Investigators believe a man seen in security video wearing a yellow T-shirt and carrying a backpack set off the explosion. Police released several photos of the man, with and without the backpack, as well as a detailed sketch, and asked the public to provide information about him. Charges against him include conspiracy to commit pre-meditated murder, as well as charges relating to the posession of unauthorized explosives and weapons.

Police also announced Wednesday that two other men seen in the security footage are suspects.

"The person in red and the person in white are also suspects," police spokesman Prawut Thawornsiri said in a televised interview, according to the Reuters news agency.

Video of Bangkok blast shows suspect
Another explosion hits Bangkok

Thai police offered a reward for information on bombing suspects. Police spokesman Lt. Gen. Prawut Thavornsiri said in a tweet that 1 million baht - the equivalent to $28,080 - is being offered for any word on the bomber or bombers suspected of planting the explosive device.

Thai Prime Minister Prayuth Chan-ocha appealed to the suspect to surrender, because "he might get killed to stop him from talking."

"If the person wants to be safe, he should turn himself in. Officials will find a legal way to provide him with safety. It's better than living in hiding. It would make his life miserable," Prayuth told reporters on Wednesday.

The U.S. Embassy in Bangkok said it has not received reports of any Americans being affected by the bombing.

"We continue to liaise with local authorities and healthcare providers to determine whether any U.S. citizens may have been affected by the explosion," an embassy official said in a statement.

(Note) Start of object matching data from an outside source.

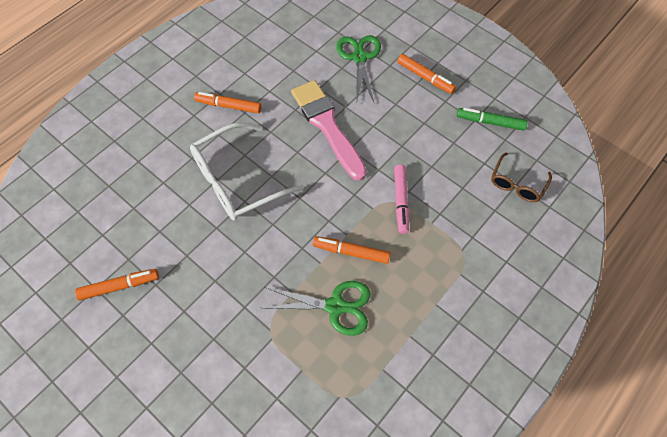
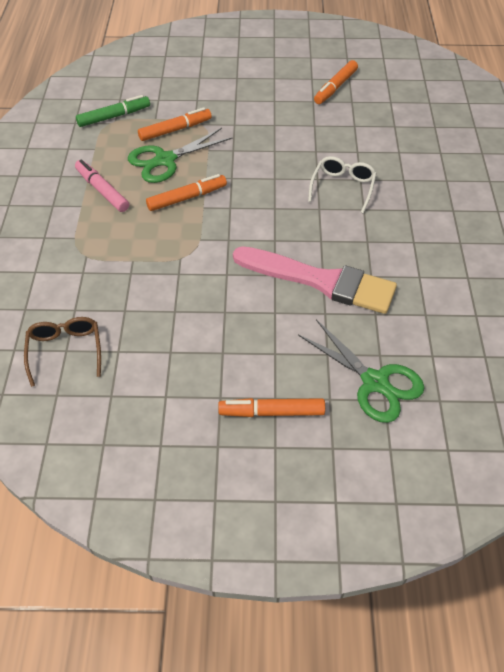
camera: 140 degrees right, 10 degrees down
white glasses [190,122,304,220] -> white glasses [308,156,377,214], size x0.55
orange marker [194,92,261,114] -> orange marker moved to [138,107,212,141]
pink marker [394,165,409,234] -> pink marker moved to [75,160,129,212]
green marker [457,108,528,131] -> green marker moved to [76,95,150,127]

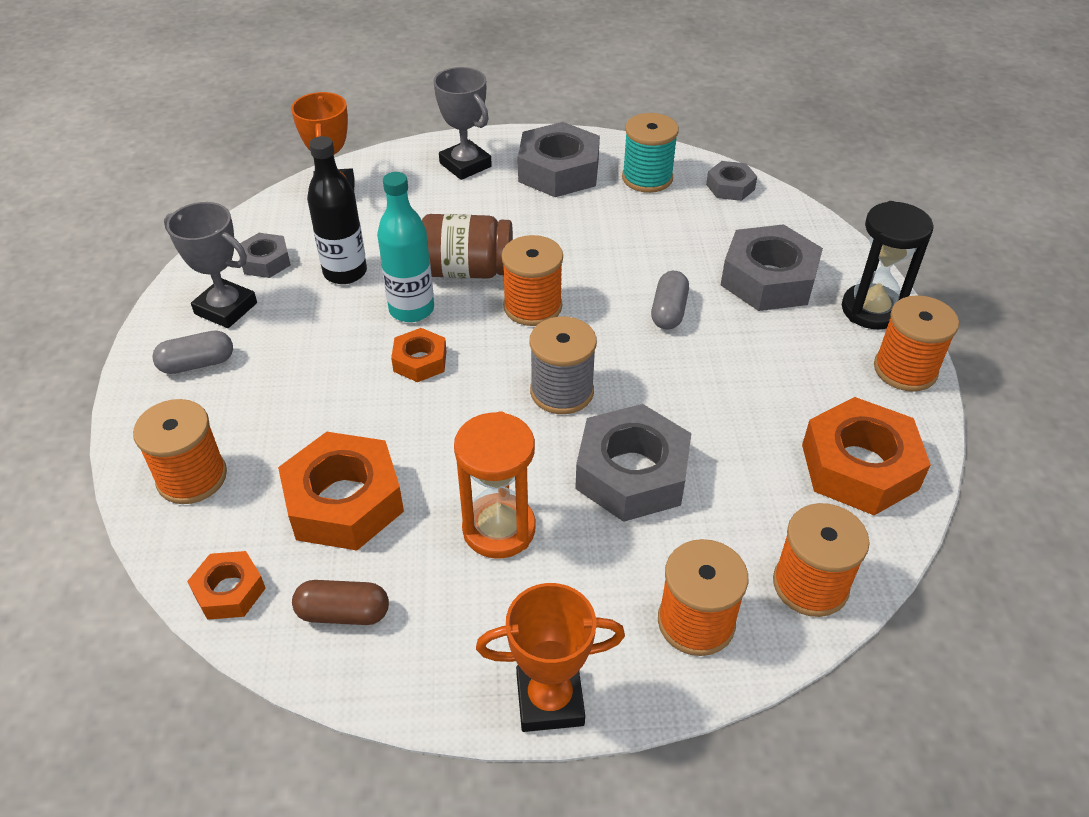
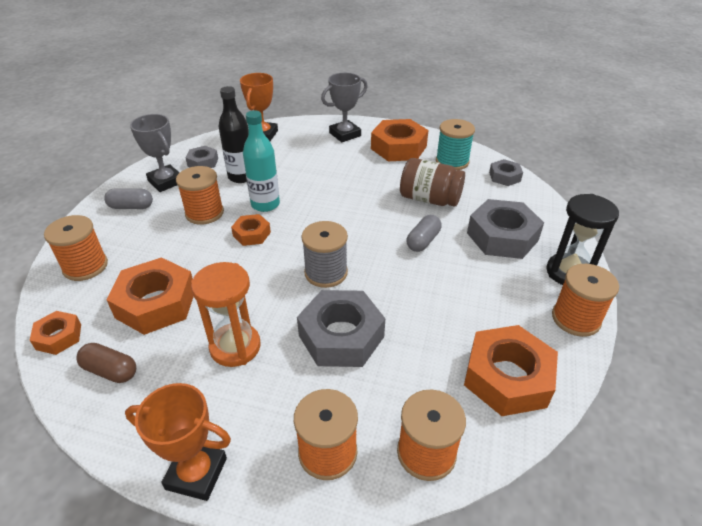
camera: 20 degrees right, 5 degrees down
brown jar [422,214,513,279] -> brown jar moved to [400,158,465,207]
grey trophy [433,67,492,180] -> grey trophy turned 75 degrees clockwise [321,73,368,142]
orange spool [501,235,563,326] -> orange spool moved to [176,166,224,225]
grey nut [518,122,600,197] -> orange nut [371,119,429,161]

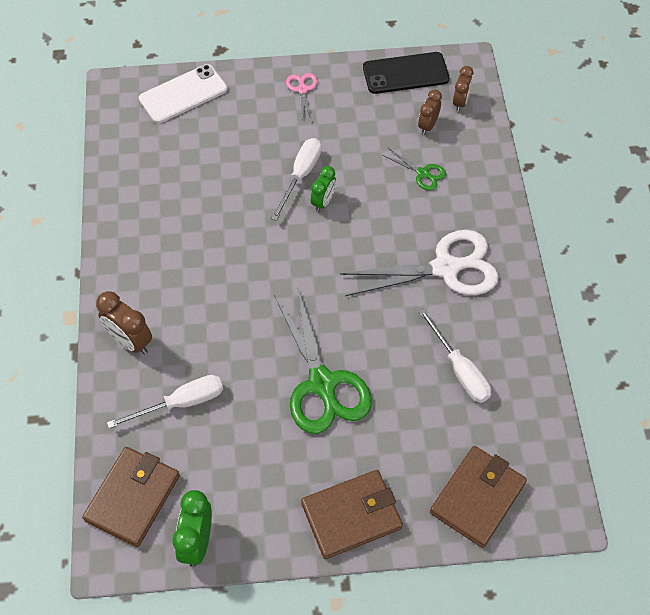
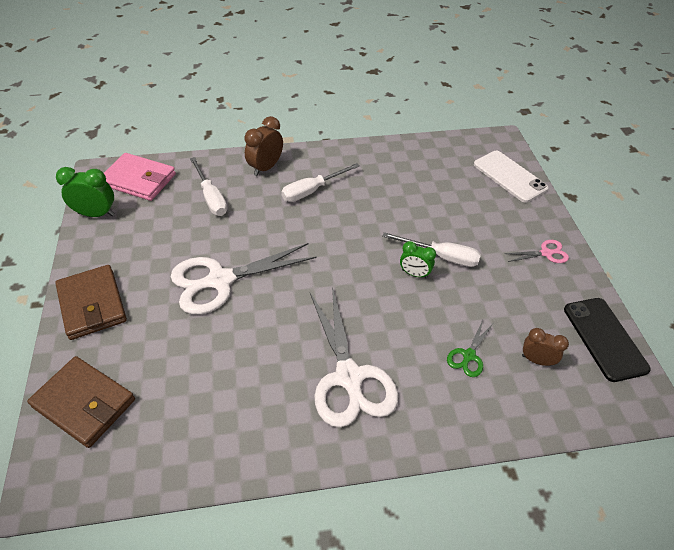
camera: 85 degrees right, 10 degrees down
brown wallet [82,447,180,547] -> pink wallet [104,153,176,201]
green scissors [274,289,372,434] -> white scissors [171,243,317,315]
white screwdriver [418,308,491,403] -> white screwdriver moved to [281,163,360,202]
brown clock [453,66,473,112] -> none

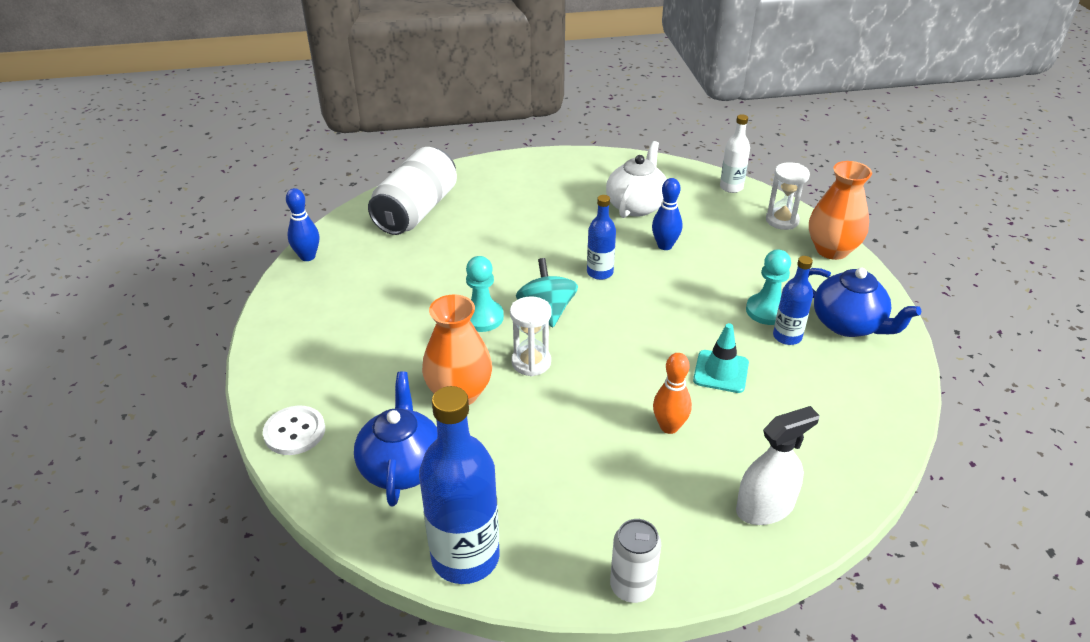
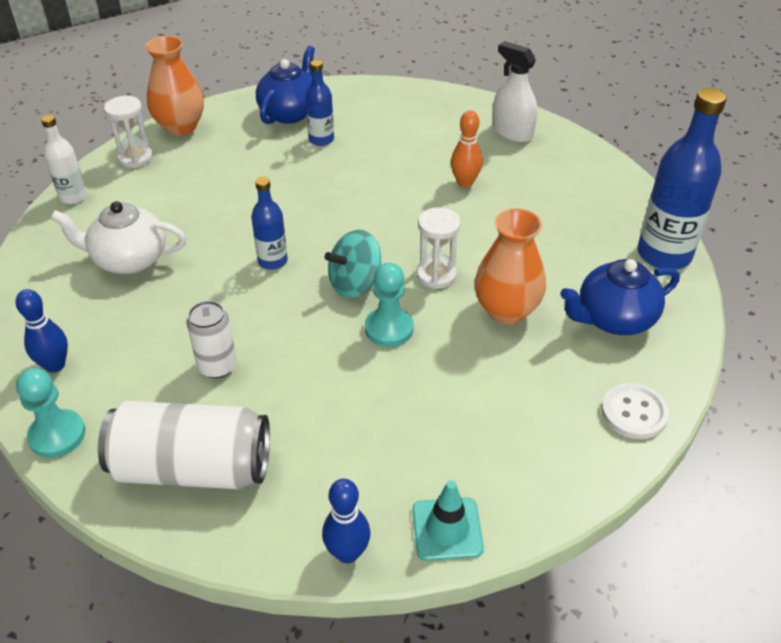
camera: 110 degrees left, 5 degrees up
white can [610,519,661,603] -> white can moved to [186,301,237,378]
blue bowling pin [652,178,682,250] -> blue bowling pin moved to [16,289,68,373]
turquoise traffic cone [693,323,749,393] -> turquoise traffic cone moved to [412,480,484,561]
turquoise pawn [746,250,791,325] -> turquoise pawn moved to [16,368,85,458]

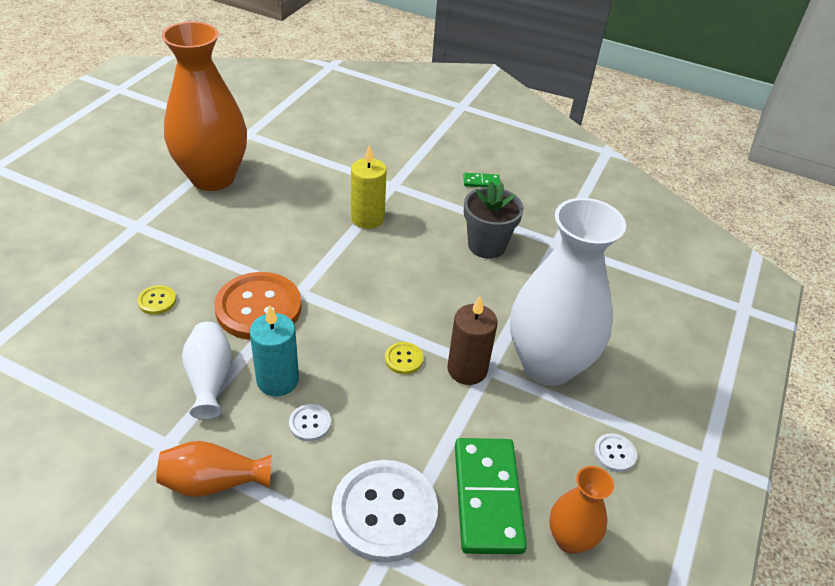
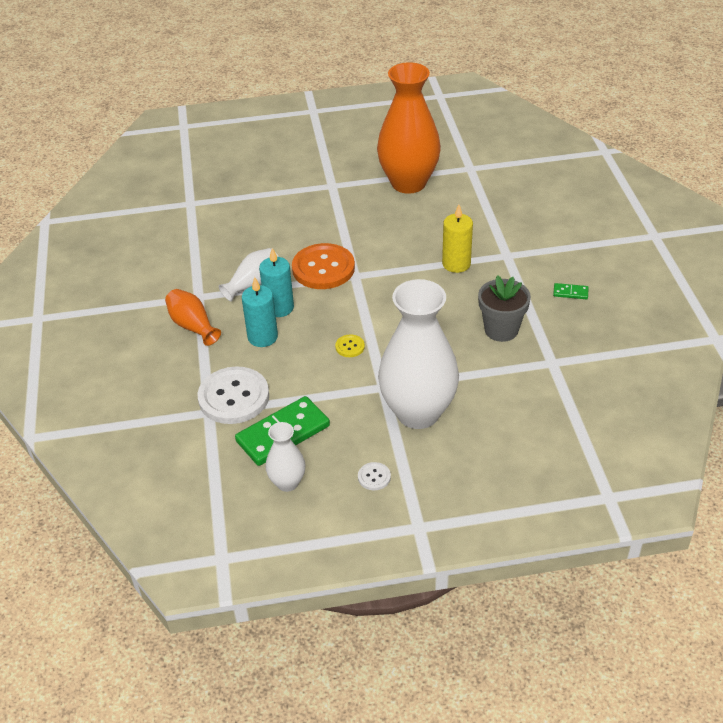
camera: 60 degrees right, 0 degrees up
yellow button [137,285,176,315] -> none
white button [289,404,331,441] -> turquoise candle [242,277,278,347]
brown candle [448,296,498,385] -> none
green domino [464,173,500,187] -> green domino turned 45 degrees counterclockwise [553,283,589,299]
orange vase [549,466,614,554] -> white vase [266,422,306,492]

Meanwhile, the shrine that was the scene of Monday's deadly attack reopened to the public on Wednesday. A teary-eyed, young Singaporean who lost his mother in Monday's bombing as well as relatives of four members of a single Malaysian family who died in the blast were among those who offered prayers and incense sticks at the Erawan shrine. The relatives were led by a dozen Buddhist monks who performed a ritual.

The remains of the four Malaysians are scheduled to be returned to their hometown in Penang state later Wednesday. They were traveling on holiday in Bangkok in a group of seven.

Lee Tiang Heng, the grandfather of the 4-year-old Lee Jing Sian, who was among the dead, told Malaysia's New Strait Times daily newspaper that "the whole family is devastated with the news and we are finding it hard to come to terms with their deaths."

Malaysia's Deputy Foreign Affairs Minister Reezal Merican Naina Merican said the bombing was a "heinous ... unforgivable crime" and called on Thai authorities to expedite the investigation.

Bangkok has seen politically charged violence over the past decade; the deadliest, in 2010, killed more than 90 over two months and was centered on the same intersection where Monday's bomb went off. But none of those attacks included a bomb blast that seemed intended to produce mass casualties. The city has been relatively peaceful since a military coup ousted a civilian government in May last year after several months of sometimes violent political protests against the previous government.